PSB grants anti-nuclear group status in Entergy hearings

By   July 14,2015              Rutland Herald  
 MONTPELIER — The Vermont Public Service Board has granted party status to the state’s oldest anti-nuclear group, the New England Coalition, during hearings on Entergy Nuclear’s proposal to expand its spent fuel storage facility.

However, the board restricted the areas the coalition can delve into, saying the coalition must focus its concerns to the “local environment, Vermont Yankee property reuse, regional planning and development and aesthetics.”

“We find that NEC has articulated a substantial interest,” the board wrote, granting the party status over the objections of Entergy Nuclear, the owner of the Vermont Yankee nuclear power plant, which shut down in December.

And the board issued a mild warning that the coalition could not raise issues already addressed by the Nuclear Regulatory Commission.

“In addition, we remind NEC that this proceeding is not a forum for litigating issues that are within the jurisdiction of the Nuclear Regulatory Commission,” the three-person board concluded, in an order dated July 7.

At the same time, the board granted the town of Vernon’s request for party status, and gave the Windham Regional Commission similar intervenor power. The town and the regional group were restricted to one area of expertise, the “orderly development” of the area.

Entergy had not opposed either’s request.

Entergy Nuclear spokesman Martin Cohn said Entergy would not appeal last week’s ruling by the Public Service Board. Entergy had claimed the New England Coalition, with which it has done battle for the entire life of the Vermont Yankee nuclear power plant, would be redundant to issues raised by state agencies, such as the Agency of Natural Resources and the Department of Public Service.

Cohn said the company felt the coalition would delay the proceedings unnecessarily.
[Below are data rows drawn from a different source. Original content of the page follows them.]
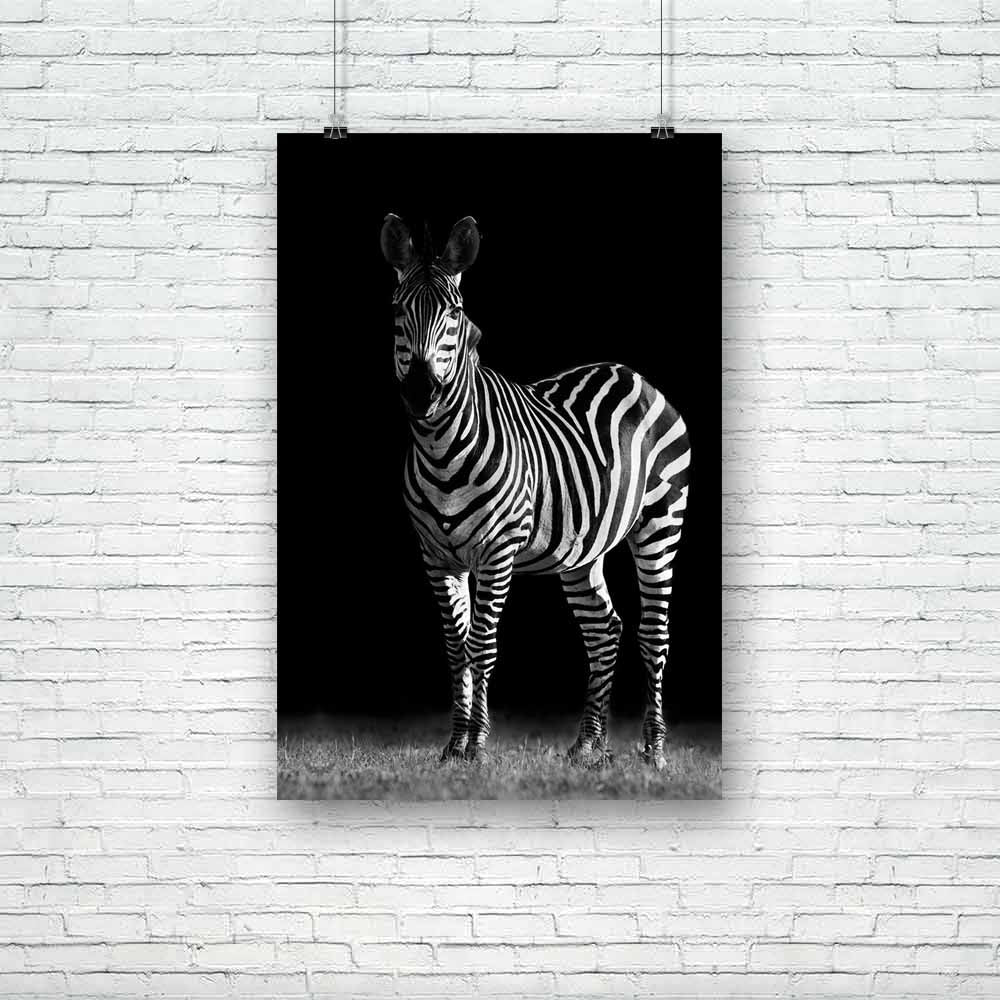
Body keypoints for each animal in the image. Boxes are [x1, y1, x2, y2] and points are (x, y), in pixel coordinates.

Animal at [381, 213, 691, 769]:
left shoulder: (498, 551)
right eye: (397, 311)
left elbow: (482, 645)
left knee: (654, 634)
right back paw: (589, 746)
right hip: (580, 551)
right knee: (604, 631)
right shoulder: (437, 558)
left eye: (455, 313)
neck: (440, 447)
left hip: (661, 523)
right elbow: (455, 650)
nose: (420, 392)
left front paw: (477, 747)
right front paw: (453, 745)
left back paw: (654, 753)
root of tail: (631, 373)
“The PSB has limited the scope of NEC’s participation to a more narrow scope of issues — the second pad’s impacts on the local environment, the reuse of the Vermont Yankee property, regional planning and development, and aesthetics. Therefore, NEC cannot request information or documents from us or cross-examine our witnesses on subjects outside of these four areas,” Cohn wrote in an email Monday.

“We did appreciate the board’s reminder to NEC,” he added.

Entergy filed for another waste storage pad, next to the existing one, a year ago. The company hopes to off-load all the remaining spent radioactive fuel currently in the spent fuel pool into so-called “dry cask” storage — those casks would be on the heavily reinforced concrete pad.

Clay Turnbull, who will represent the New England Coalition during the proceedings, said the decision was a good one.

“We were very pleased with the decision,” he said.

One issue that needs review, he said, is whether storing the Vermont Yankee high-level radioactive waste at another location would make economic sense.

“We have concerns how that place will be maintained over what period of time. Entergy’s assumptions are what they are, and we will want to probe those, of course,” he said.

He said the coalition wants to know what the economic value of the additional waste storage facility would be to both the state and Vernon. “What would they be paying in taxes? What would be the costs?”

Turnbull said that the coalition was currently fundraising to help cover the costs of raising its issues in the state 248 process.

“It’s going to be more than we have, and we’re going to do everything we can with what we’ve got,” Turnbull said. “We’ve been doing that for four-and-a-half decades.”

He said the coalition’s trustees were deeply involved in the process.